Cracked LCD 5.8: There Will Be Games Part X
Our saga concludes with the sad end to the Atlanta Game Factory.
Date: Thursday, June 19, 2008
Author: Michael Barnes

But in the hours right after court, there was the expected flurry of phone calls to Dollar Bill, The Kid, the other employees, select regulars, my parents, and so forth. The story was told and retold. And all day long I thought about the kids that were going to show up for Friday Night Magic and find the doors locked. I drove by to see if perhaps The Barrister had the store open and there was a handwritten sign on the door that said “Closed due to family emergency”. Most people know that “family emergencies” are up there with “creative differences” in terms of excuses and one of my biggest fears was that people were going to think that we had gone out of business or that the store had failed. We hadn’t yet, whether I was barred from the store or not.

I was also more than a bit freaked out because almost my entire game collection was still in the store along with who knows how many DVDs, CDs, and other personal belongings. Dollar Bill also had a lot of stuff in the store. We talked about the possibility of having him arrested for theft by taking but the situation was such that we didn’t really know what we could do. The Barrister was the majority shareholder, and what he did seemed really, really illegal but any action was really in Dollar Bill’s hands- I didn’t have a lawyer and I didn’t know anything about how to proceed. I just never expected that it would come to all this and I was really kind of powerless in the situation. We didn’t have anything formal regarding our business partnership, we didn’t have share certificates and The Barrister’s name was pretty much the only one on all of our documentation. That was a gross oversight on our part.

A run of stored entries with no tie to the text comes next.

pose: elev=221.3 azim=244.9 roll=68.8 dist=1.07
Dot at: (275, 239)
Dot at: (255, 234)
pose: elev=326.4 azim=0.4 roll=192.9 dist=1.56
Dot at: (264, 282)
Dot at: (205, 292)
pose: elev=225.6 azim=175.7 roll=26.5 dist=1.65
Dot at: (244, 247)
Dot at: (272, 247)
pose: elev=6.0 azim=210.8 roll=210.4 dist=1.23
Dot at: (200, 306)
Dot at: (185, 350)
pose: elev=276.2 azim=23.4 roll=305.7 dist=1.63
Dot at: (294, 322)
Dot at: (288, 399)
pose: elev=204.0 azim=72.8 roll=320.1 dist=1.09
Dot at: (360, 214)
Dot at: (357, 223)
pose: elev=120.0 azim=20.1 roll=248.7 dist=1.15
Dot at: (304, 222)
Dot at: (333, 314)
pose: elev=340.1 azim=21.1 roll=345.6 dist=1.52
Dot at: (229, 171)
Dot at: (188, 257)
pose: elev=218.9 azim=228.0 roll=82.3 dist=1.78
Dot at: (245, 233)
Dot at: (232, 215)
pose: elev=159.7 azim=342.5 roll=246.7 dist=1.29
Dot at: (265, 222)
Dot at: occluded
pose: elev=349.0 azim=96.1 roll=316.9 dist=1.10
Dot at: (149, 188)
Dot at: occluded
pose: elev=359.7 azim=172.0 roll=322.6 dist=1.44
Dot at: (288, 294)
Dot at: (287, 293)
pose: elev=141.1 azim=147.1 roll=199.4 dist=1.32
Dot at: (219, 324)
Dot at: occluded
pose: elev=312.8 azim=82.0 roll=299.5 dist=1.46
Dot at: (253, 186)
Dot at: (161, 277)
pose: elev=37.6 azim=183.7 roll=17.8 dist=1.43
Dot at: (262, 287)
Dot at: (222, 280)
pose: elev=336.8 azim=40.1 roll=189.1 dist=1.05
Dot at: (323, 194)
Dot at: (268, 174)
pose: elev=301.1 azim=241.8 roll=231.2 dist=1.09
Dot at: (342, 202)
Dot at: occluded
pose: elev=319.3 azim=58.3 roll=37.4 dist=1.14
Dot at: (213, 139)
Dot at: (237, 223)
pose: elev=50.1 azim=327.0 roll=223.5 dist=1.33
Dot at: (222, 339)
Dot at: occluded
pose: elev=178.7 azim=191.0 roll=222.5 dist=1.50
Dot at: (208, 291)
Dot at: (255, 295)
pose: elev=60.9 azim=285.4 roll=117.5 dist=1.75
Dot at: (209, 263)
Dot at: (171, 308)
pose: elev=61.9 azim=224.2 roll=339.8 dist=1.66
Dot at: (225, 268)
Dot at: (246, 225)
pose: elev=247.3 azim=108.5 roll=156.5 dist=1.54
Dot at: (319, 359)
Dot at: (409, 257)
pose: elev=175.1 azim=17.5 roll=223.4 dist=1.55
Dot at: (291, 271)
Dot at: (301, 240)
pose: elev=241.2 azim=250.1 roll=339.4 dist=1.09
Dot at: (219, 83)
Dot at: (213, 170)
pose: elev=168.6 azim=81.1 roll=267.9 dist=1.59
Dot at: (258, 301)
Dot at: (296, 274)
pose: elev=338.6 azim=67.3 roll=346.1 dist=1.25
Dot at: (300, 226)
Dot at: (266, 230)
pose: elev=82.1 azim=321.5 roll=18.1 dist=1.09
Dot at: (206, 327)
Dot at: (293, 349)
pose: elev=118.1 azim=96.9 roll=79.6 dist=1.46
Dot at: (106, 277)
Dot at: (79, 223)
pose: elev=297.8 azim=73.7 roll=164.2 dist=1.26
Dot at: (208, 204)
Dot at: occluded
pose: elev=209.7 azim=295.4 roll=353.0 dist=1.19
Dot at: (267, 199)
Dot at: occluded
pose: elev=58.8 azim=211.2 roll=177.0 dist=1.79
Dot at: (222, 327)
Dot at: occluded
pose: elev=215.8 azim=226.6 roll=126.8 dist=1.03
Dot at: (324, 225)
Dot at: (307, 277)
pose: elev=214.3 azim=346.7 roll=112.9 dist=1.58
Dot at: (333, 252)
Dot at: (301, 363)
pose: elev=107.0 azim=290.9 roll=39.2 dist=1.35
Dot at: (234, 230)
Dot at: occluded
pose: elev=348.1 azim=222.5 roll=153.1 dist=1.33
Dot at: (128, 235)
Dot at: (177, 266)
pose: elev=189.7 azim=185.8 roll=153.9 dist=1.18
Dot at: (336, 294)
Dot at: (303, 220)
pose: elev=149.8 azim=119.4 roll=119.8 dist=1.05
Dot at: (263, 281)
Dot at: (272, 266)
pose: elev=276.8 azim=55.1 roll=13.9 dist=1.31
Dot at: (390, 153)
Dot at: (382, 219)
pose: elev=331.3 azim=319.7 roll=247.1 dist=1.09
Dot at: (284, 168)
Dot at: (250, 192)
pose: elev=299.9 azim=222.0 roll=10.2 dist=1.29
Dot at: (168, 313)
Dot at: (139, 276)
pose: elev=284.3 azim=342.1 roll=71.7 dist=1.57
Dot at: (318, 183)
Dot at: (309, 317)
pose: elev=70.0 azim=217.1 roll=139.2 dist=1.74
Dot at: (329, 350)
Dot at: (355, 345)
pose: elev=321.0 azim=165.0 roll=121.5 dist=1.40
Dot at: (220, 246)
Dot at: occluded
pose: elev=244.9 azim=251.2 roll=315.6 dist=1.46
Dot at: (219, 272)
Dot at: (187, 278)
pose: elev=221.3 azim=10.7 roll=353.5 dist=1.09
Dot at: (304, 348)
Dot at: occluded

Although he had an attorney and even more money tied up in the store than I did, Dollar Bill didn’t do anything. He talked a lot about taking some kind of legal action, about taking steps to file a complaint with the Georgia Bar Association since The Barrister had mismanaged his relationship with his other company. He talked about giving The Barrister another chance to negotiate and get the store back in our hands. He talked about just starting over with a whole new store. But Dollar Bill talks a lot about a lot things, most of which never come to fruition.

So he did nothing. He was wealthy and the store was just kind of an extension of the hobby to him. He didn’t expect to get much out of it and he didn’t depend on its success. It was a frivolity, the new Corvette wrapped around a telephone pole with no one injured and no repercussion. He talked a lot, but he never said anything about just shrugging it off. Which is what I knew he would do the day after the Occupation of Atlanta Game Factory began. The long, slow grinding down of my respect for Dollar Bill had already started some time before, but it accelerated greatly as I watched him laugh about this whole situation and treat it like a millionaire’s peccadillo.

The immediate reality of the situation for me was that I was suddenly without a job- I had no income right after the holidays and conveniently right after buying a new car. But more than that, everything I had worked for over two years was suddenly in the hands of someone else, everything I had worked to develop, build, and cultivate was suddenly occupied and in the hands of a hostile and incompetent enemy. I felt devastated, lost, and deeply depressed.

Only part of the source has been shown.